By Dr. Beatrice Batson M.A. ‘47

In the work of Christian Higher Education we are aware of the need for concepts as to what Christian Higher Education is, its reason for being what it ought to be.

I suggest that the Christian college should stand on no lower foundational principles than that defined by the American writer, Jonathan Edwards, when he said, “God is the head of the universal system of existence from Whom all is perfectly derived and on Whom all is most absolutely dependent, whose Being and Beauty are the sum and comprehension of all existence and excellence.” This statement is a positive renunciation of the oft held false dichotomy between sacred and secular or between intellectuality and spirituality.

When such a concept governs our thinking as Christian college students and faculty, there are surely bound to be some extraordinary and exciting results on this campus.

In keeping with the concept, one such result should be the desire for the pursuit of excellence. When our academic thinking is geared and committed to God with His truth, we ought to be uncomfortable and dissatisfied with mediocrity in any area. We will go about our work on this campus with the deep persuasion that these minds of ours are gifts from God, not to be denounced and frowned upon, but to be used and trained for His honor.

This type of trained mind to which I am referring means among other things the willing­ness to submit to an attitude of open-minded inquiry and an intelligent inquisitiveness re­garding the values, meanings, and relationships in our cultural heritage. It does not mean the mere reciting or memorizing of some teacher's notes or anecdotes. It doesn't mean your becoming an abridged edition of some favorite author's book. You shouldn't want to be just a little replica of anyone. You are YOU with YOUR mind, and God gave it to you.  As I speak of the trained mind, I am talking specifically about that expansion of YOUR mind which includes not only the accumulation of data, but the assimilation and absorption which comes from imaginative, resourceful and reflective thinking.

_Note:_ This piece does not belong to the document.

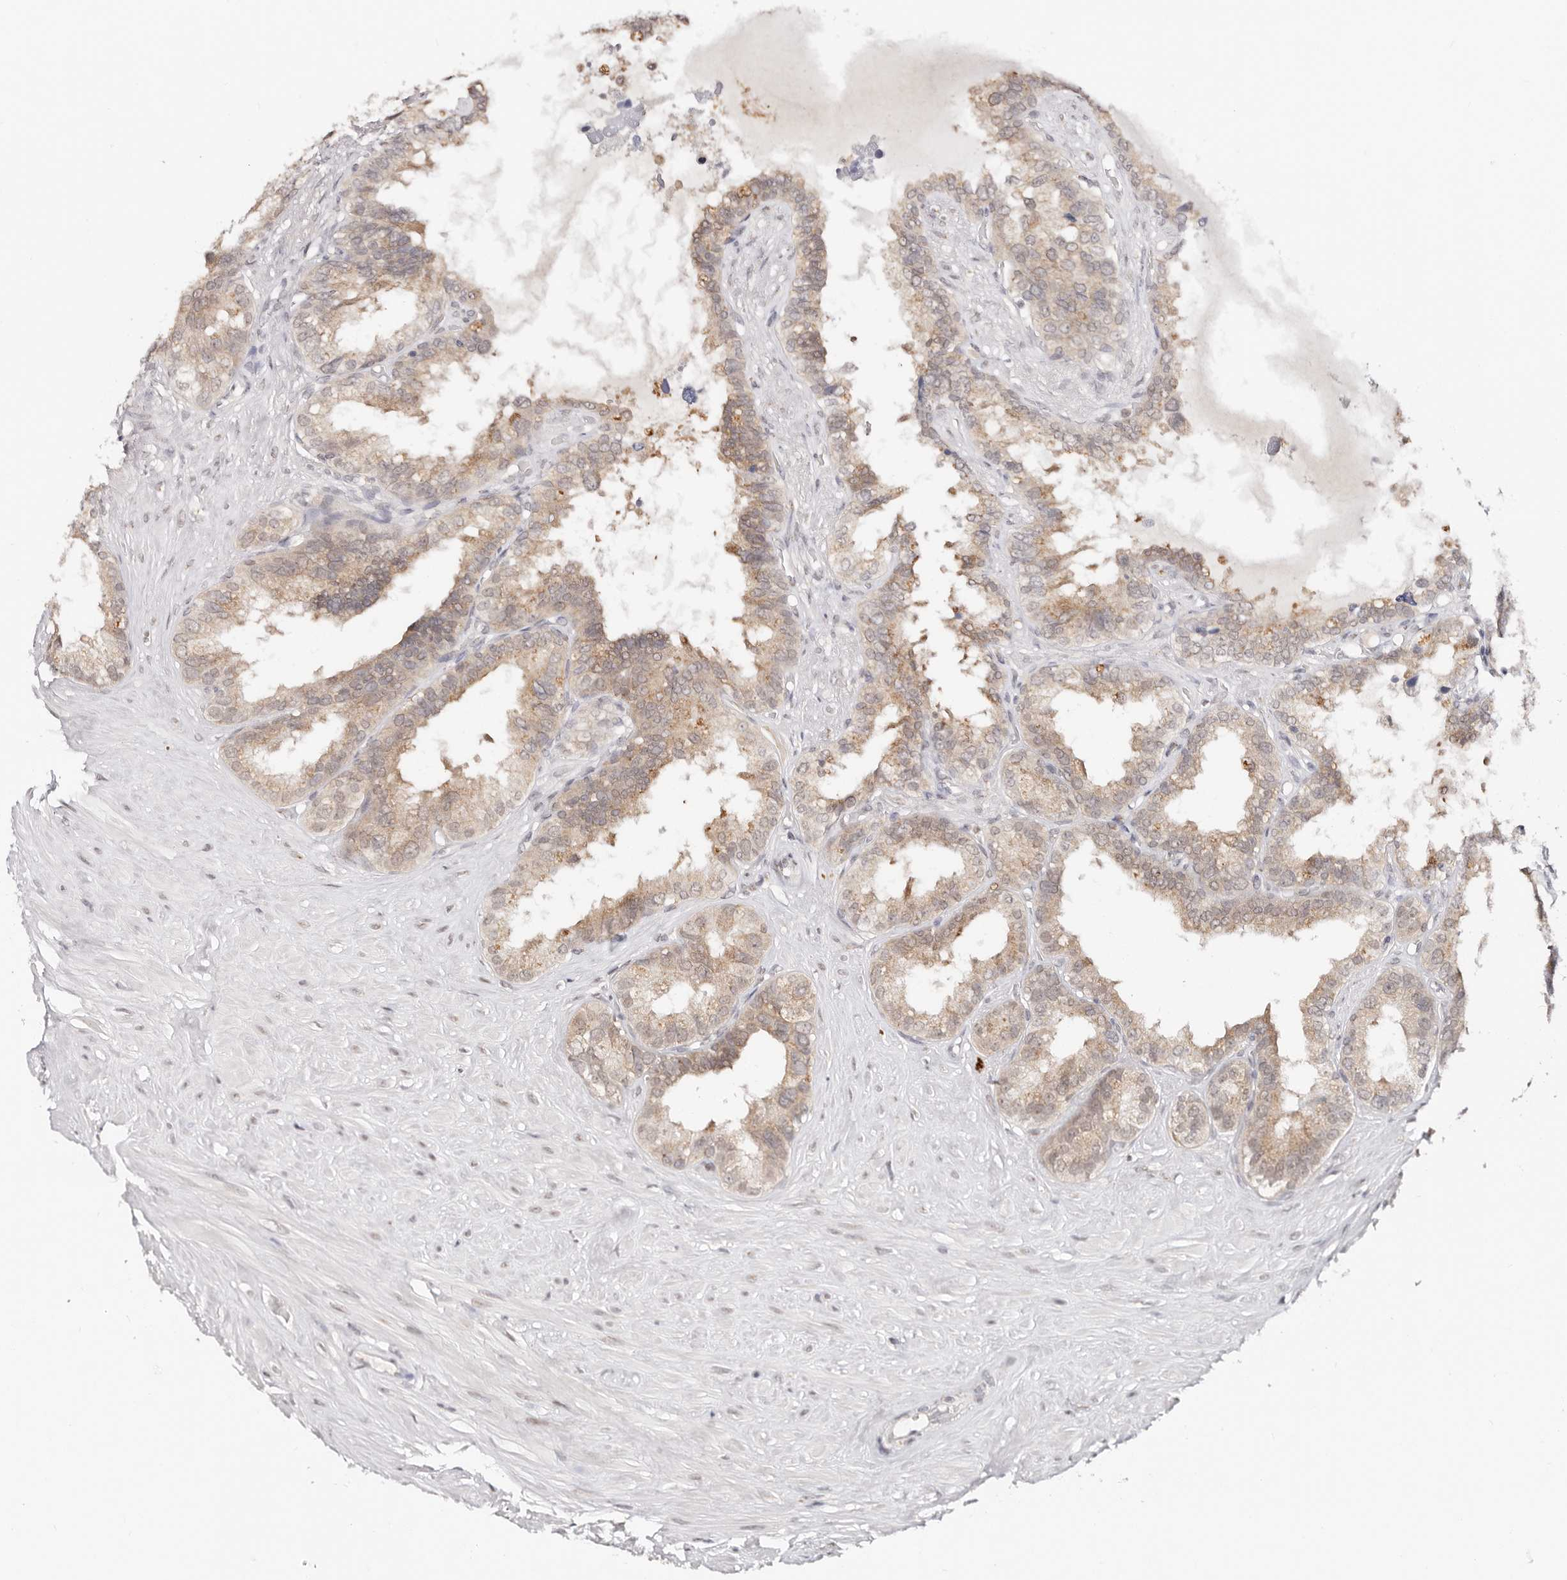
{"staining": {"intensity": "moderate", "quantity": "25%-75%", "location": "cytoplasmic/membranous"}, "tissue": "seminal vesicle", "cell_type": "Glandular cells", "image_type": "normal", "snomed": [{"axis": "morphology", "description": "Normal tissue, NOS"}, {"axis": "topography", "description": "Seminal veicle"}], "caption": "Immunohistochemical staining of benign human seminal vesicle demonstrates 25%-75% levels of moderate cytoplasmic/membranous protein positivity in about 25%-75% of glandular cells.", "gene": "VIPAS39", "patient": {"sex": "male", "age": 80}}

I hope I can make clear the distinctive features of my principle with this illustration: At the time of the public debate between Martin Luther and John Eck, an observer of the debate wrote this description of Eck: “He has good lungs and would even make an excellent town crier…He has an excellent memory, and if he had only as much understanding, he would be really a perfect man. But he is slow of comprehension, and is wanting in judgment…" Contrast the same person's statements on Luther: “His knowledge and understanding of the Holy Scriptures are unparalleled…Besides this he possesses a great store of arguments and ideas.” Let me ask you the pointed question: Which of these two men do you think God could best use to clarify the complex issues of that day? Which did He use?

Martin Luther is only one example of a Christian testimony linked with a cultivated mind. There are others but not enough. Added to that list could be many of you who with insights and concepts similar to that of Jonathan Edwards will not live with mediocrity but will desire that open-mindedness in academic pursuits and that love for excellence that would result in Christian scholarship for the glory of God.